YOUR GOAL
Repeat all the data exactly, and where a record holds a picture, leave that picture out.

** Opening ENTRIES SHOWN block **

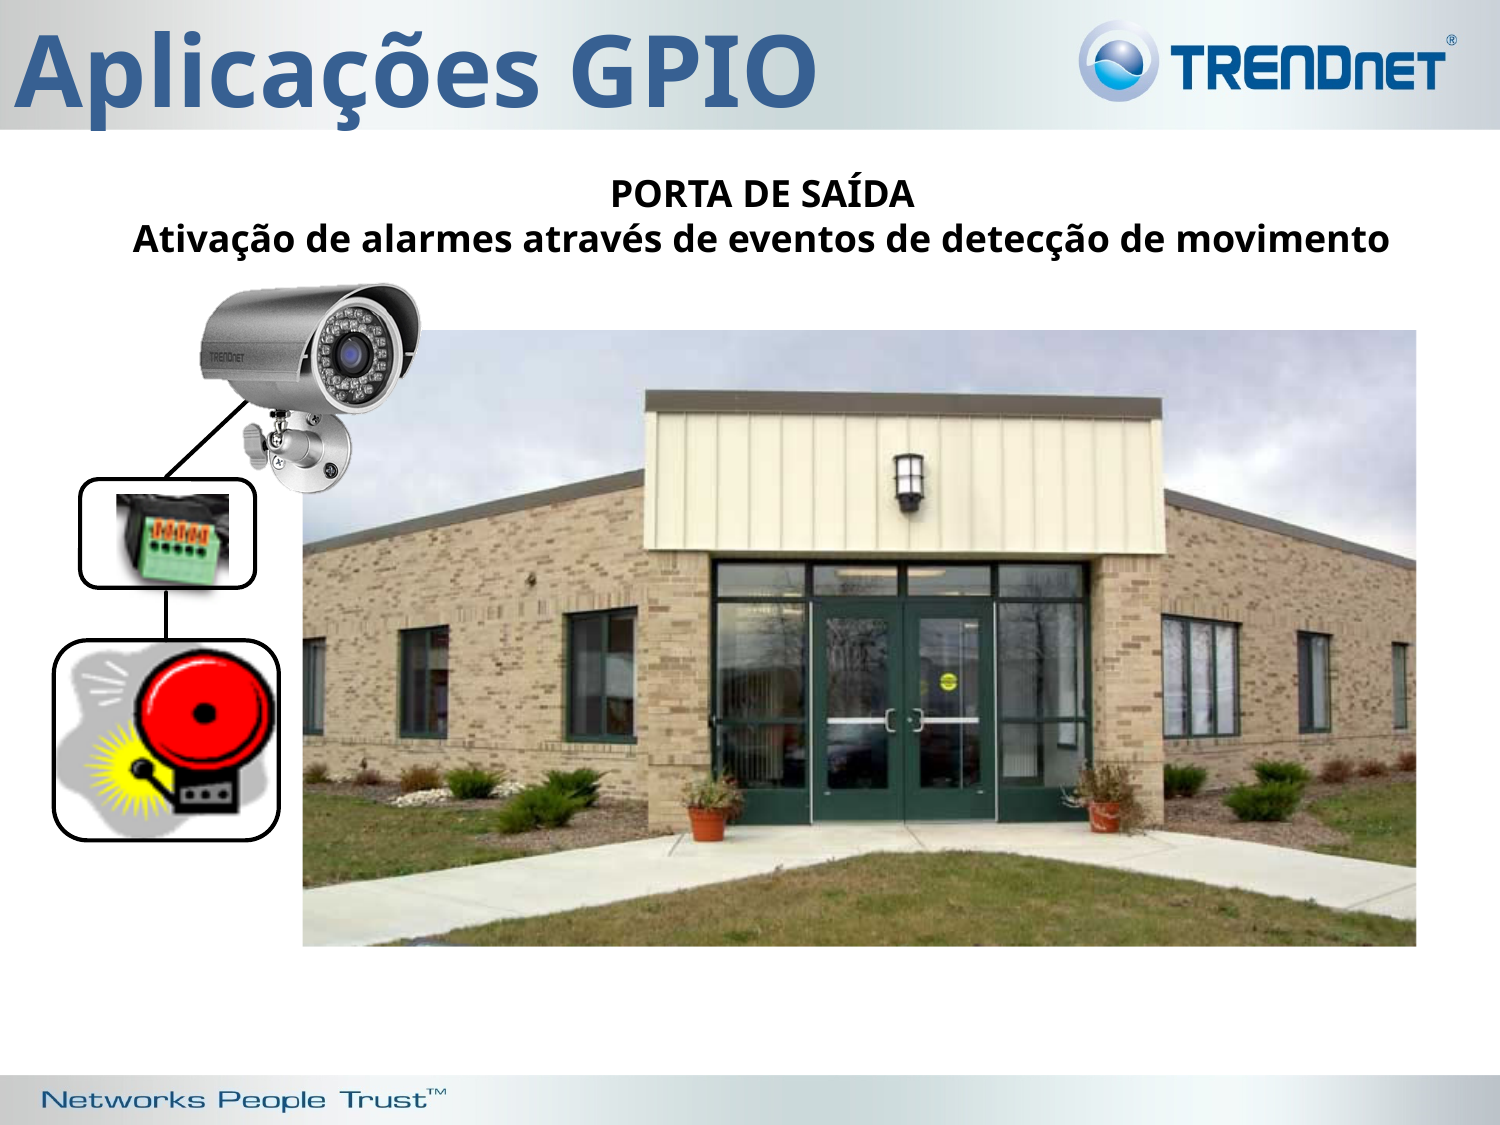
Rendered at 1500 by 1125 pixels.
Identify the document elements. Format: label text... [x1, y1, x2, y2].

text_box Aplicações GPIO [0, 0, 1074, 135]
picture [24, 257, 1418, 951]
text_box [51, 638, 281, 843]
picture [1074, 0, 1500, 130]
picture [0, 1075, 1500, 1125]
text_box PORTA DE SAÍDA Ativação de alarmes através de eventos de detecção de movimento [112, 162, 1413, 268]
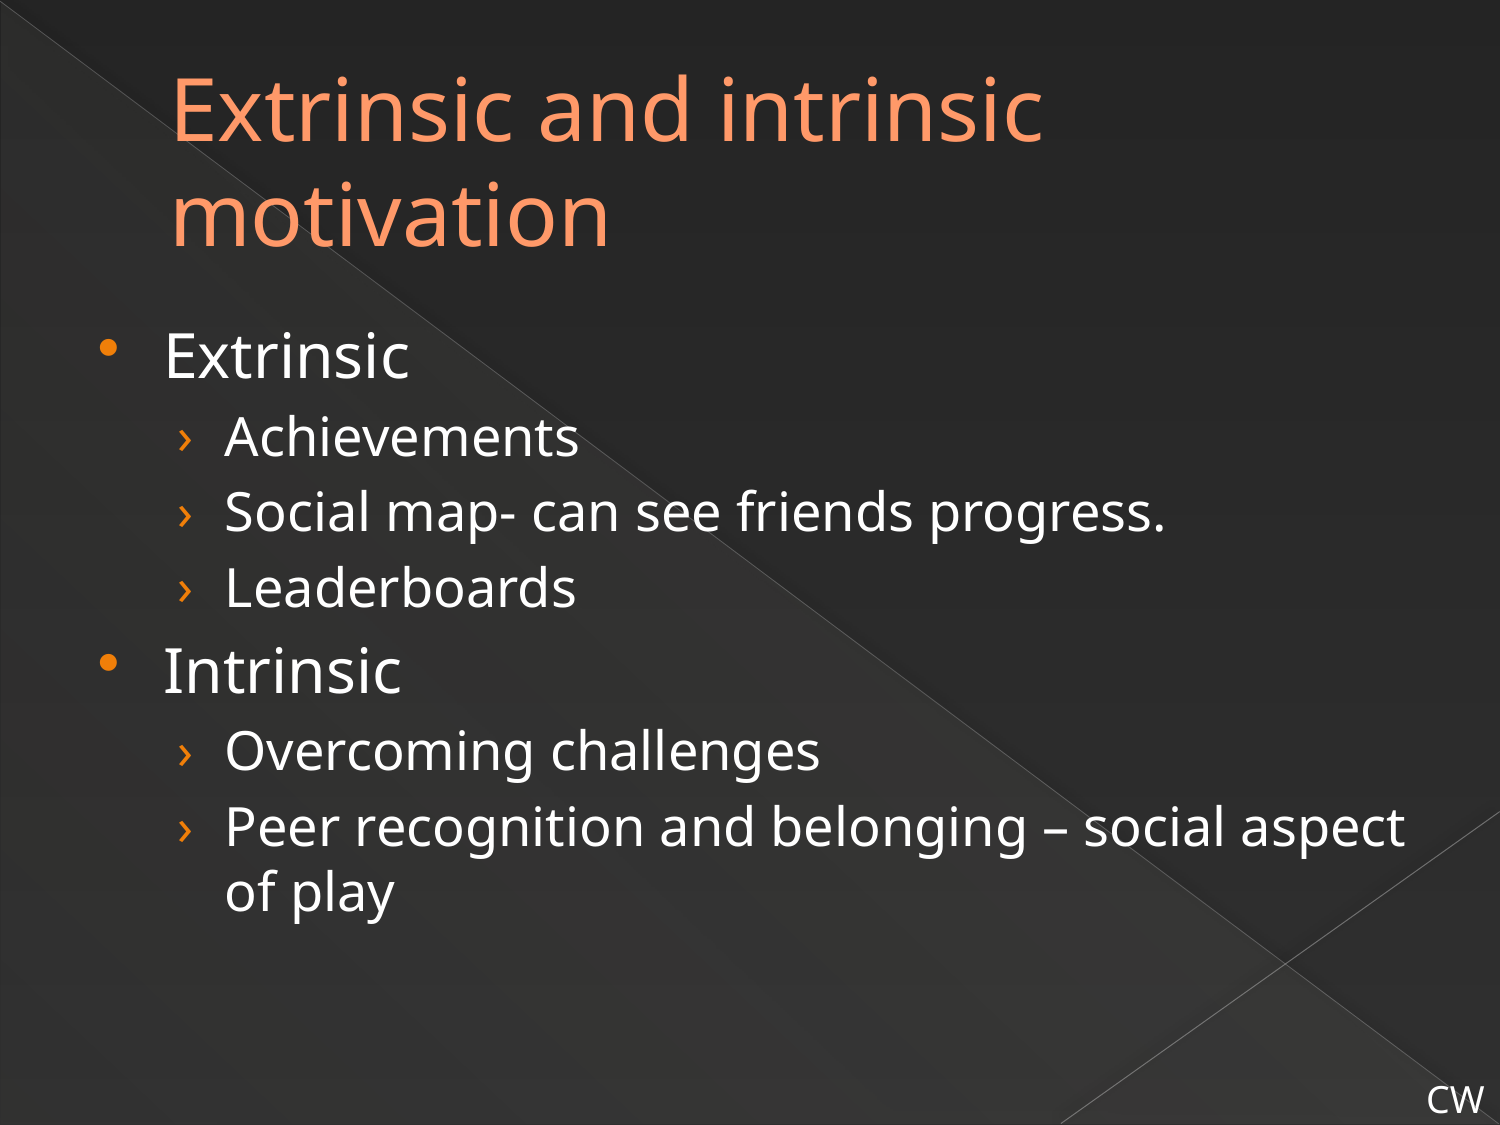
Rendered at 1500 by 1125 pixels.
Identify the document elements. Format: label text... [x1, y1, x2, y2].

** Closing ENTRIES SHOWN block **

SOLUTION TO THE EXERCISE
Rendered at 1500 by 1125 pixels.
Identify the document elements. Format: label text... [x1, y1, x2, y2].

text_box Aplicações GPIO [0, 0, 1074, 135]
picture [24, 257, 1418, 951]
text_box [51, 638, 281, 843]
picture [1074, 0, 1500, 130]
picture [0, 1075, 1500, 1125]
text_box PORTA DE SAÍDA Ativação de alarmes através de eventos de detecção de movimento [112, 162, 1413, 268]
Rendered at 1500 by 1125 pixels.
Identify the document elements. Format: label text... [x1, y1, x2, y2].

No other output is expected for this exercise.